**Extract:**
With more rate rises expected, maximum loan amounts could be cut by more than $116,000 by next year, leaving many home buyers rethinking what they should borrow and buy as higher repayments loom.
A buyer on an average wage who would have had a borrowing capacity of $677,400 before interest rates rose, can now only borrow $626,500 after interest rates rose by 0.25 per cent in May and 0.5 per cent in June, RateCity modelling shows.
By May next year that amount could be reduced to just $561,200, if rates continue to rise in line with Westpac economists’ forecasts. The Reserve Bank is tipped to lift rates another 25 to 50 basis points on Tuesday.
A family with one partner working full-time and the other part-time could have borrowed $871,400 earlier this year but can now only access $805,900, with that amount expected to drop to $726,500 by next year.
The calculations assume a borrower has no other debt, meagre expenses and gets a wage increase by May next year.
Melbourne’s property market has already started falling and is expected to decline further.Credit:Simon Schluter
Rate City research director Sally Tindall expects house prices will continue to fall as buyers’ budgets are squeezed by lower loan amounts and the rising cost of living.
“We’re not going to see prices drop evenly across the country,” Tindall said. “Some people live in areas that are prone to needing to borrow at maximum capacity because of high [house] prices like Sydney and Melbourne and other hot spots in regional areas.”
Buyers in Melbourne have already started to step back from the market, after the COVID-19 induced boom. Home values are down 1.8 per cent over the past quarter, CoreLogic figures show, albeit still 3.1 per cent higher than a year ago. NAB on Thursday forecast Melbourne prices to fall 7.7 per cent this year and 14.1 per cent next.
While house prices are falling, St George chief economist Besa Deda said home buyers may have to compromise on the quality of home they buy or its location, as price drops will likely not be enough to offset higher borrowing costs they are facing.
Banks are lending less than they were two months ago because of interest rate rises.Credit:Paul Rovere
Borrowers with smaller savings buffers, like first home buyers, will be feeling the pinch as they apply for loans at higher interest rates than just a few months ago.
“They’ll need deeper pockets to pay their mortgage at least while we’re in this tightening cycle,” Deda said.
Some Melbourne buyers are already making tough decisions about their first, or next, move.
Dr Nick Voon and his partner Cameron Pinner have decided to cut their spend by $100,000 and borrow below the maximum to buy in Melbourne’s inner west.

**Information provided:**
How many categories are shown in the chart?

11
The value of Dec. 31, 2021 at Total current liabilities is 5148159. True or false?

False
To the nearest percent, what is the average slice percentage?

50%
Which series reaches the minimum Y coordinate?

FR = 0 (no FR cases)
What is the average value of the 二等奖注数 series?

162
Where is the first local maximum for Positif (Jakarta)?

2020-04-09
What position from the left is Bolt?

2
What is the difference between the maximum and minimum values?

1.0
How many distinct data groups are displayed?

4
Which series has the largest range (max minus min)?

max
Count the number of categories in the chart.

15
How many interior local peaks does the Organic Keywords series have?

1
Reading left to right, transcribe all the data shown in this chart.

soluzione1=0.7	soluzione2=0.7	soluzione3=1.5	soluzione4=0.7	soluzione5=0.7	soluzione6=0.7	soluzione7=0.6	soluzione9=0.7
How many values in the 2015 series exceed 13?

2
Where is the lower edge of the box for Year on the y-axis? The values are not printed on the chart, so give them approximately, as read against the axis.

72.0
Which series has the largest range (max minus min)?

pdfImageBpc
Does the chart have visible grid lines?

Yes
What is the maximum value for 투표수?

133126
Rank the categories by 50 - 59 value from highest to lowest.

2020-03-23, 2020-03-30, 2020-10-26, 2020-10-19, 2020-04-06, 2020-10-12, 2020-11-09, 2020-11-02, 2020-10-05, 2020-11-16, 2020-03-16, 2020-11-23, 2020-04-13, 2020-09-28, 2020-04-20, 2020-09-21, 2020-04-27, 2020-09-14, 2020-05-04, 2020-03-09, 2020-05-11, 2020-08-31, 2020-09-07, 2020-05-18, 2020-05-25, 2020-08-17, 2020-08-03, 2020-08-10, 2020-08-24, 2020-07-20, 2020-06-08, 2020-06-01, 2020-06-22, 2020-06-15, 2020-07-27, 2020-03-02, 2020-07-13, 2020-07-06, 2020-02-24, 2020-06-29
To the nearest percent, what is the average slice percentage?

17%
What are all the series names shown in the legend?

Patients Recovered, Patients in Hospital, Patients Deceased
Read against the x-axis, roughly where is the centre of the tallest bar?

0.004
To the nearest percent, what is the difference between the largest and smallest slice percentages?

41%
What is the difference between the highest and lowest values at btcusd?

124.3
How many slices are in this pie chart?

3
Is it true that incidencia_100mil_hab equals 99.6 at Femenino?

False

**Task item:**
Rewrite the part of the article on rising rates and borrowing capacity that begins with "Banks are lending" and ends after "or next, move.", putting "rate-hiking cycle" in place of "tightening cycle".

**Response:**
Banks are lending less than they were two months ago because of interest rate rises.Credit:Paul Rovere
Borrowers with smaller savings buffers, like first home buyers, will be feeling the pinch as they apply for loans at higher interest rates than just a few months ago.
“They’ll need deeper pockets to pay their mortgage at least while we’re in this rate-hiking cycle,” Deda said.
Some Melbourne buyers are already making tough decisions about their first, or next, move.